From a young age Rosa was interested in graffiti-style lettering and designs, and he studied art briefly at Franklin Learning Center. In his early teens, when his younger brother Jose was born, Rosa brought a visor to an airbrusher along with a sketch of how he wanted his baby brother’s name painted. Impressed with the design, the man asked Rosa if he wanted to learn to airbrush.

From there Rosa “took it the crib,” practicing every day in his basement with an airbrush gun his mother bought him for Christmas. He buried himself in his art.

“My mom will tell you. She used to argue with me to come upstairs,” he remembers. After more than five years of practicing on his own, Rosa began working at the Pennsauken Mart, where he stayed for six years until it closed in 2005. He also spent a summer airbrushing on the Ocean City boardwalk, where he learned to work quickly and efficiently.

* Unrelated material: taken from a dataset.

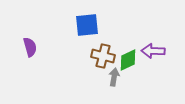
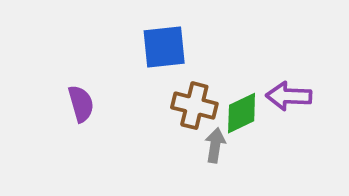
purple semicircle: (30, 47) -> (81, 104), moved

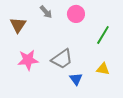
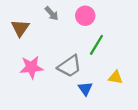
green line: (103, 35) -> (96, 45), moved

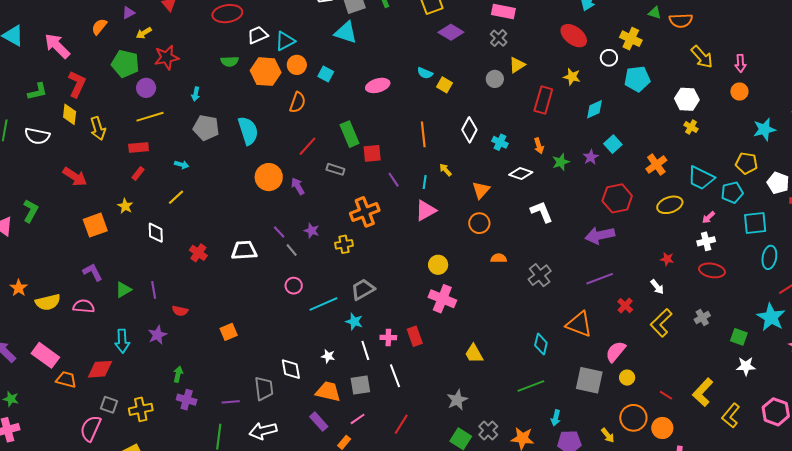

“Everyone says I should get into tattoos,” says Rosa. “But this is my passion. I don’t want to be there wiping blood off your skin. I’ll deal with paint before I deal with blood.”

Some customers who walk into Sketch Pad know exactly what they want. Like the teenage boy who asks how much it’ll cost to get SpongeBob SquarePants smoking a blunt and blowing out smoke in the shape of his name painted on a Timberland boot. (It’s $25.)

Others flip through the pictures in Rosa’s photo book for inspiration. In it are images of some of his more personal artwork, like the pair of boots decorated with sunny images of Philly—including the LOVE Park statue and fountain—on one side, and a cop car with a policeman gunning down a young man on the other.

“I spray what I see, and I see a lot of shit,” says Rosa.

But he’ll also satisfy any customer requests. If a customer wants a “stop the violence” shirt, he’ll make it. If they want a Latin Kings shirt, he’ll do that too. He recently painted a shirt for a member of the Crips gang.

“That’s never got to me. If their money’s green, their money’s green. This is my livelihood,” Rosa says. For the violence, he blames “too many kids who think they’re grown men. Get a house. Get a family—and support them. That’s what makes you a man. I don’t care how much money you make.”

Although he hasn’t had to paint an “in memory” shirt for any close friends or family, Rosa says that if the day comes, he’ll do it. “I’ll lock myself in the store and just do it. I’ll do it. I just don’t want anyone to be here because I know I’m gonna break down.”

Generally, though, he doesn’t let the sadness surrounding his business take a personal toll. “I just try to make it nice for the family. I try to make the customer happy. They come in for an ‘in memory’ but might come back for an anniversary.”